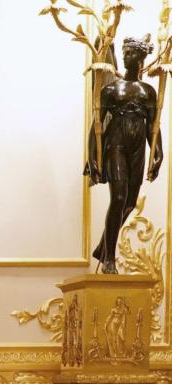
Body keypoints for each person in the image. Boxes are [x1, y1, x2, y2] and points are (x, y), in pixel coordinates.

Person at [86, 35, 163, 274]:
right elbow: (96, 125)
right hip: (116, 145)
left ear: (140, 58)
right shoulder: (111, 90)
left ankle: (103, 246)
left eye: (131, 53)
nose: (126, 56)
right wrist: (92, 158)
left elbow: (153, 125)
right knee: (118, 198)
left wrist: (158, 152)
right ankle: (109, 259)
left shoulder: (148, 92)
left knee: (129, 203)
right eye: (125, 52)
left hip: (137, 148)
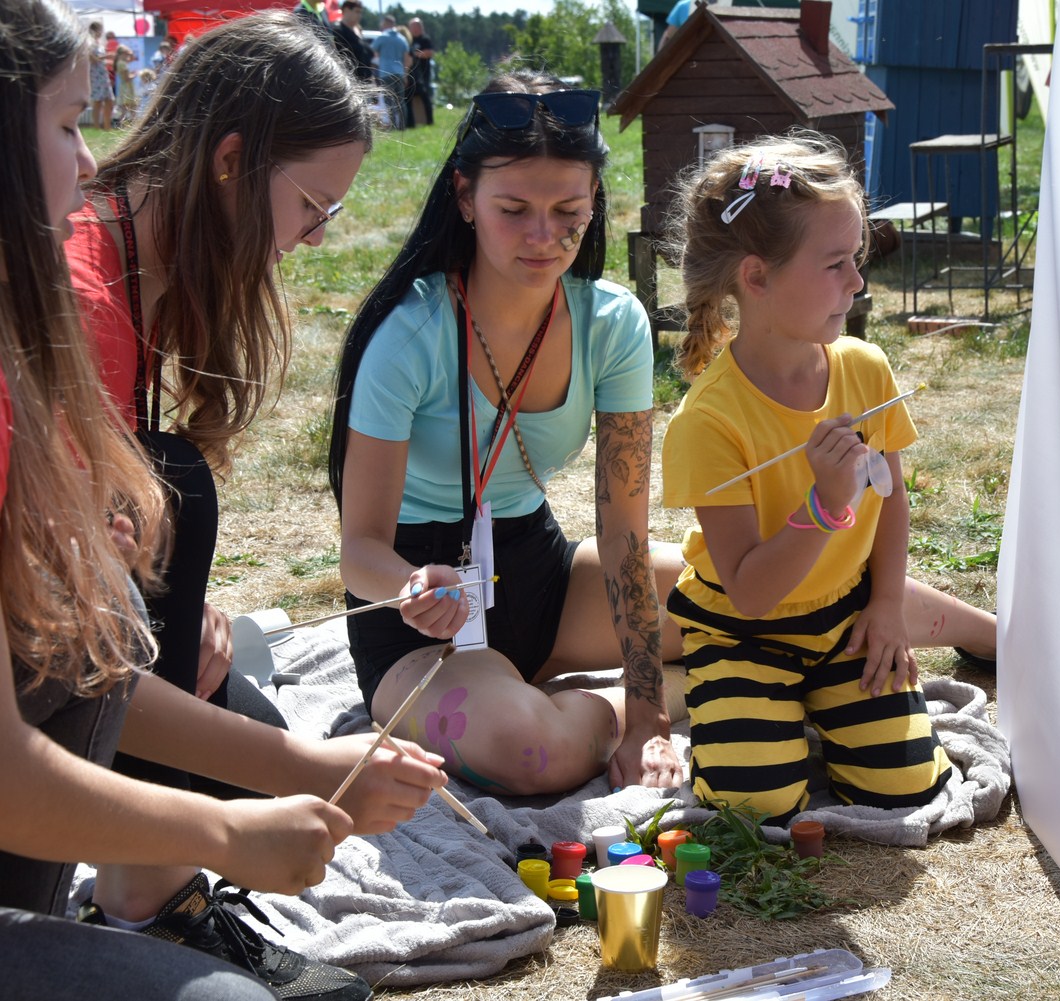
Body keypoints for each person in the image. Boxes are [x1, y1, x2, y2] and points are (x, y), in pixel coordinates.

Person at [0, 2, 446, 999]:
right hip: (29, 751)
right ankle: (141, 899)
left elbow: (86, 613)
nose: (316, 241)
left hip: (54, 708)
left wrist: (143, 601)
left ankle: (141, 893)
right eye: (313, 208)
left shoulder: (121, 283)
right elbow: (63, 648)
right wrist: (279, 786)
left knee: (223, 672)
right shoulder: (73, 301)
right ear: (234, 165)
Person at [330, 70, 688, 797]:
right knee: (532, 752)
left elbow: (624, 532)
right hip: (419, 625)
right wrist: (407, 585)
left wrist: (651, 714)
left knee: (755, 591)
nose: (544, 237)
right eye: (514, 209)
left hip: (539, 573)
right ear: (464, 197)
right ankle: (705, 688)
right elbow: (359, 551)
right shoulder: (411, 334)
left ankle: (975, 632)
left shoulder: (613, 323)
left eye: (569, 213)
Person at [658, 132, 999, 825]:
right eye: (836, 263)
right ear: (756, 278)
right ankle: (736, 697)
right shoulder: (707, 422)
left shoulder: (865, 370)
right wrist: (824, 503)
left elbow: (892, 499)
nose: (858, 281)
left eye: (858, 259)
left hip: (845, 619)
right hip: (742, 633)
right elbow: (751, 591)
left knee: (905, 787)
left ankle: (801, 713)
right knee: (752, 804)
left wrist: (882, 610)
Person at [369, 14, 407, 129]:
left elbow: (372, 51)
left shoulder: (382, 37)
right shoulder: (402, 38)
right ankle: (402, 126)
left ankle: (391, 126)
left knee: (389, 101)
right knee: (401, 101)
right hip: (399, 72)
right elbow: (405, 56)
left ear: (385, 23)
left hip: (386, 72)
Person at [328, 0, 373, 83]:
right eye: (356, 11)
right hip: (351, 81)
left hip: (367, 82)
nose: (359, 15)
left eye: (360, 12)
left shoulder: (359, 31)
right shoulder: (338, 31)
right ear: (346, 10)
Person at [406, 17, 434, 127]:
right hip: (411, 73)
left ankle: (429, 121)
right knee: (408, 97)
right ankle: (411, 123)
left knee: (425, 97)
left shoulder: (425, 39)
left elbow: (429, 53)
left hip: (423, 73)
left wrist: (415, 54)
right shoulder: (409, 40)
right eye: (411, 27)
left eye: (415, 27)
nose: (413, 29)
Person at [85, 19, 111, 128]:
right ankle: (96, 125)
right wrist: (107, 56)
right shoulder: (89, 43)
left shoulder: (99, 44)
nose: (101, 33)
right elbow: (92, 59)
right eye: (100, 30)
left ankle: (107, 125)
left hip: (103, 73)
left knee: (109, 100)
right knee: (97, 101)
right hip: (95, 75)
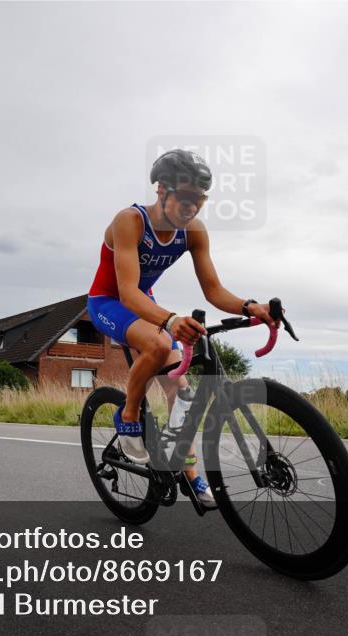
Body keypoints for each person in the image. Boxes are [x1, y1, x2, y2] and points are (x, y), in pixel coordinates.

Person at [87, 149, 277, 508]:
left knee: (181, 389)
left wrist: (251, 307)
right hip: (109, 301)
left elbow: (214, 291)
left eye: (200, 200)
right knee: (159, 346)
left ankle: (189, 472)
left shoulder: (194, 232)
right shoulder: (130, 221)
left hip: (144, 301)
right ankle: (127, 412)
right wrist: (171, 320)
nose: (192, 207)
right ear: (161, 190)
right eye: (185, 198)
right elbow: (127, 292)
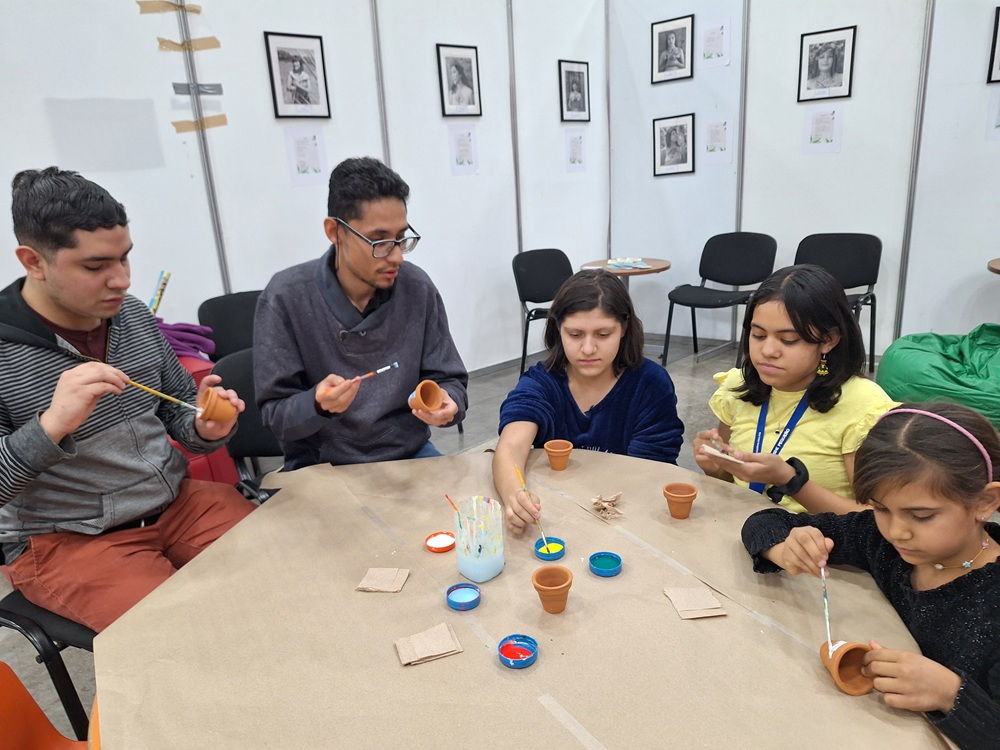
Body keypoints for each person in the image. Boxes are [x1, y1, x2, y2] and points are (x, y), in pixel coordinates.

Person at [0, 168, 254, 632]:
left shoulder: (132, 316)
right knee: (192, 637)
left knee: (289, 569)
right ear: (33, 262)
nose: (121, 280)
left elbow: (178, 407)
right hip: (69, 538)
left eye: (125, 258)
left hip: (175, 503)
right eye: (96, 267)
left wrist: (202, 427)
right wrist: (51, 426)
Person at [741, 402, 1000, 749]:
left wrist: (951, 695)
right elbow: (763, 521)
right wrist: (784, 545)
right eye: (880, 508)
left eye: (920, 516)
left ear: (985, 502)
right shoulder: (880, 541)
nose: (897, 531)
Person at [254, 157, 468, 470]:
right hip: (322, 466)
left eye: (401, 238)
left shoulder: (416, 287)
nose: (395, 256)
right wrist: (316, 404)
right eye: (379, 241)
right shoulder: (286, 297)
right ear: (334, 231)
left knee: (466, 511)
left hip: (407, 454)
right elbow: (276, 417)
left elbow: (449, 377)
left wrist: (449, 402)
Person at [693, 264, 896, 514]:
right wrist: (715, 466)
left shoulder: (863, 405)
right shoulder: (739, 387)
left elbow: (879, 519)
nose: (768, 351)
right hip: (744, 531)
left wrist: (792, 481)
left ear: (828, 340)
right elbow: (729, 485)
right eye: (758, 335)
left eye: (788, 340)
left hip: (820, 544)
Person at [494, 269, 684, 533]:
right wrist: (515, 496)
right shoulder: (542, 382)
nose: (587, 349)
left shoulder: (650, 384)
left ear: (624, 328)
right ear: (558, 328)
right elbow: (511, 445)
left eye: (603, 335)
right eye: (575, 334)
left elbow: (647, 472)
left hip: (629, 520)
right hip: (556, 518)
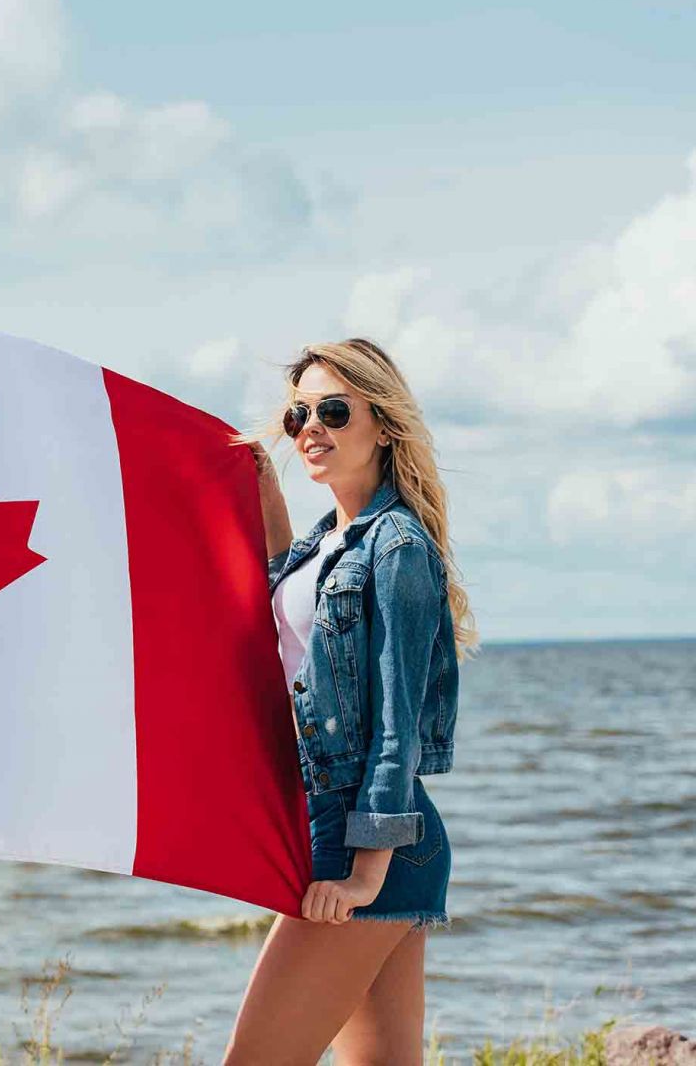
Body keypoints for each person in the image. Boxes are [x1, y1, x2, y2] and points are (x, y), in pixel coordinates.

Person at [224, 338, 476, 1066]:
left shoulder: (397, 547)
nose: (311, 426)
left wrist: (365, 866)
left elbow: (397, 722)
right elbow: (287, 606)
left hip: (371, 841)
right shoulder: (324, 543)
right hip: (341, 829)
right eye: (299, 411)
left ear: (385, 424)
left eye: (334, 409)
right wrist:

-------------------------

### Your objective
Retype the lines beginning at the one containing "right hip: (341, 829)" and ending at the final line of the material, both included.

### Result for this exercise
right hip: (341, 829)
right eye: (299, 411)
left ear: (385, 424)
left eye: (334, 409)
right wrist:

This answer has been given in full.